- Written by: Alice Hunt Joan Lake Frances O'Donnell Esther Wortell Suzanne Barancik
- Directed by: Shirley Dimich
- Presented by: Bonnie Hunt
- Theme music composer: Diane Pike
- Country of origin: United States
- Original language: English
- No. of seasons: 2
- No. of episodes: 452

Production
- Executive producers: Alice Hunt Joan Lake Norma Paratore Barbara Perler
- Producers: Suzanne Barancik Linda Boyer Cathy Brillowski Roz Crandus Sheila Monk Frances O'Donnell Maybeth Pizzi Esther Wortell
- Production location: Culver City, California
- Editor: Louise Cole
- Running time: 42 minutes
- Production companies: Bob & Alice Productions Paramedia Telepictures Productions

Original release
- Network: Syndication
- Release: September 8, 2008 – May 26, 2010

= The Bonnie Hunt Show =

American syndicated talk show (2008–2010)

The Bonnie Hunt Show is an American syndicated talk show hosted by Bonnie Hunt. It premiered on September 8, 2008. The show's second and final season premiered on September 8, 2009.
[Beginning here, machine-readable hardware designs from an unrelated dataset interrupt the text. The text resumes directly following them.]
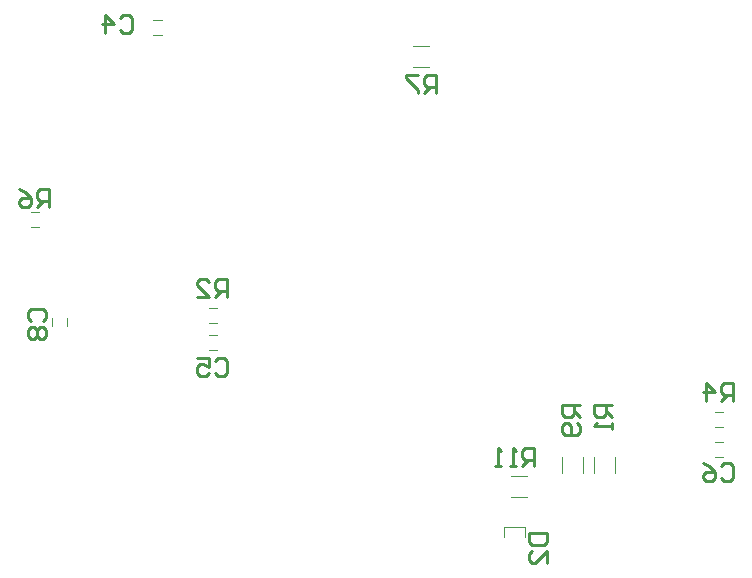
<source format=gbo>
G04*
G04 #@! TF.GenerationSoftware,Altium Limited,Altium Designer,21.9.2 (33)*
G04*
G04 Layer_Color=32896*
%FSTAX24Y24*%
%MOIN*%
G70*
G04*
G04 #@! TF.SameCoordinates,9AA07E9A-BA48-4811-965E-F14F798923DF*
G04*
G04*
G04 #@! TF.FilePolarity,Positive*
G04*
G01*
G75*
%ADD10C,0.0100*%
%ADD14C,0.0040*%
D10*
X034099Y068088D02*
X033999Y068187D01*
Y068387D01*
X034099Y068487D01*
X034499D01*
X034599Y068387D01*
Y068187D01*
X034499Y068088D01*
X034099Y067888D02*
X033999Y067788D01*
Y067588D01*
X034099Y067488D01*
X034199D01*
X034299Y067588D01*
X034399Y067488D01*
X034499D01*
X034599Y067588D01*
Y067788D01*
X034499Y067888D01*
X034399D01*
X034299Y067788D01*
X034199Y067888D01*
X034099D01*
X034299Y067788D02*
Y067588D01*
X050698Y061018D02*
X051298D01*
Y060718D01*
X051198Y060618D01*
X050798D01*
X050698Y060718D01*
Y061018D01*
X051298Y060019D02*
Y060419D01*
X050898Y060019D01*
X050798D01*
X050698Y060119D01*
Y060319D01*
X050798Y060419D01*
X05086Y06325D02*
Y06385D01*
X05056D01*
X05046Y06375D01*
Y06355D01*
X05056Y06345D01*
X05086D01*
X05066D02*
X05046Y06325D01*
X05026D02*
X05006D01*
X05016D01*
Y06385D01*
X05026Y06375D01*
X04976Y06325D02*
X04956D01*
X04966D01*
Y06385D01*
X04976Y06375D01*
X034699Y071873D02*
Y072473D01*
X034399D01*
X034299Y072373D01*
Y072173D01*
X034399Y072073D01*
X034699D01*
X034499D02*
X034299Y071873D01*
X033699Y072473D02*
X033899Y072373D01*
X034099Y072173D01*
Y071973D01*
X033999Y071873D01*
X033799D01*
X033699Y071973D01*
Y072073D01*
X033799Y072173D01*
X034099D01*
X037059Y078177D02*
X037159Y078277D01*
X037359D01*
X037459Y078177D01*
Y077777D01*
X037359Y077677D01*
X037159D01*
X037059Y077777D01*
X036559Y077677D02*
Y078277D01*
X036859Y077977D01*
X036459D01*
X040222Y066732D02*
X040322Y066832D01*
X040522D01*
X040622Y066732D01*
Y066332D01*
X040522Y066232D01*
X040322D01*
X040222Y066332D01*
X039622Y066832D02*
X040022D01*
Y066532D01*
X039822Y066632D01*
X039722D01*
X039622Y066532D01*
Y066332D01*
X039722Y066232D01*
X039922D01*
X040022Y066332D01*
X053458Y065277D02*
X052859D01*
Y064977D01*
X052959Y064877D01*
X053159D01*
X053258Y064977D01*
Y065277D01*
Y065077D02*
X053458Y064877D01*
Y064677D02*
Y064477D01*
Y064577D01*
X052859D01*
X052959Y064677D01*
X052372Y065281D02*
X051772D01*
Y064981D01*
X051872Y064881D01*
X052072D01*
X052172Y064981D01*
Y065281D01*
Y065081D02*
X052372Y064881D01*
X052272Y064681D02*
X052372Y064581D01*
Y064381D01*
X052272Y064281D01*
X051872D01*
X051772Y064381D01*
Y064581D01*
X051872Y064681D01*
X051972D01*
X052072Y064581D01*
Y064281D01*
X05708Y063239D02*
X05718Y063339D01*
X05738D01*
X05748Y063239D01*
Y062839D01*
X05738Y062739D01*
X05718D01*
X05708Y062839D01*
X05648Y063339D02*
X05668Y063239D01*
X05688Y063039D01*
Y062839D01*
X05678Y062739D01*
X05658D01*
X05648Y062839D01*
Y062939D01*
X05658Y063039D01*
X05688D01*
X047571Y075667D02*
Y076266D01*
X047271D01*
X047172Y076166D01*
Y075966D01*
X047271Y075867D01*
X047571D01*
X047371D02*
X047172Y075667D01*
X046972Y076266D02*
X046572D01*
Y076166D01*
X046972Y075767D01*
Y075667D01*
X04061Y06887D02*
Y06947D01*
X04031D01*
X04021Y06937D01*
Y06917D01*
X04031Y06907D01*
X04061D01*
X04041D02*
X04021Y06887D01*
X03961D02*
X04001D01*
X03961Y06927D01*
Y06937D01*
X03971Y06947D01*
X03991D01*
X04001Y06937D01*
X05747Y0654D02*
Y066D01*
X05717D01*
X05707Y0659D01*
Y0657D01*
X05717Y0656D01*
X05747D01*
X05727D02*
X05707Y0654D01*
X05657D02*
Y066D01*
X05687Y0657D01*
X05647D01*
D14*
X035299Y067902D02*
Y068172D01*
X034799Y067902D02*
Y068172D01*
X049843Y06086D02*
Y06122D01*
X050543Y06086D02*
Y06122D01*
X049843D02*
X050543D01*
X05008Y062225D02*
X05061D01*
X05009Y062925D02*
X05061D01*
X034093Y071707D02*
X034353D01*
X034093Y071207D02*
X034353D01*
X038166Y07812D02*
X038436D01*
X038166Y07762D02*
X038436D01*
X040012Y067603D02*
X040282D01*
X040012Y067103D02*
X040282D01*
X052839Y063008D02*
Y063538D01*
X053539Y063008D02*
Y063528D01*
X051776Y063008D02*
Y063538D01*
X052476Y063008D02*
Y063528D01*
X05689Y063555D02*
X05716D01*
X05689Y064055D02*
X05716D01*
X046827Y07724D02*
X047357D01*
X046827Y07654D02*
X047347D01*
X040027Y068022D02*
X040287D01*
X040027Y068522D02*
X040287D01*
X0569Y065049D02*
X05716D01*
X0569Y064549D02*
X05716D01*
M02*

</source>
It was announced on December 7, 2009 that The Bonnie Hunt Show would not return for a third season and its final episode aired on May 26, 2010 with reruns airing through September 3.

==Broadcast history==
The Bonnie Hunt Show first aired on September 8, 2008. Her first guest was Robin Williams and her first musical guest was Meiko. In 2009, December 15, Kaitlyn Maher from the American television reality show America's Got Talent, performed "Ave Maria" at only 5 years old. This show has the same concept as of other talk shows such as The Ellen DeGeneres Show. The show has a monologue at the beginning of the show and guest interviews or a game throughout the show. The show has cleared in 85% of the US ahead in its launch and sold to 17 of the top 20 markets. The show is taped in Culver City, California. In June 2009, it was announced the show had been renewed for a second season. The show was awarded a Gracie Award for Best Talk Show in 2009. In the show's first season, The Bonnie Hunt Show was nominated for three Daytime Emmy Awards in outstanding achievement in main title and graphic design, outstanding achievement in makeup, and outstanding achievement in hairstyling. The show did not win in any of the three categories, losing to The View. The Bonnie Hunt Show returned for its second season on September 8, 2009. The Bonnie Hunt Show was again nominated for three Daytime Emmy Awards in its second season, including one for best talk show host, which it did not win.

==Segments==
Bonnie talks to her mom during the Ask Alice segment. In Ask Alice, Bonnie talks about television shows and answers viewer questions. During the segment titled: Mail From You Guys, Bonnie answers viewer e-mail. The show also plays games such as Dr. Know It All in which Bonnie, Don Lake, and an audience member do improvisation. On special occasions, a segment Make It Happen involves audience members learning a dance. In Young People Don't Know Nothin' Bonnie asks questions about past TV shows, singers, and popular topics from the 1980s and earlier to three young audience members. On special occasions, Niecy Nash and Bonnie will perform a parody of The Real Housewives of Atlanta in which Bonnie plays Kim, and Niecy plays NeNe.

==Set design==
The show's set was a Dean Martin tribute. On the wall were pictures of her dog, Charlie, and more of her family. The guests used many entrances such as the door, the stairs, or the fireman's pole. Bonnie had never gone down the fireman's pole nor the stairs. Instead Bonnie entered through an entrance near her desk.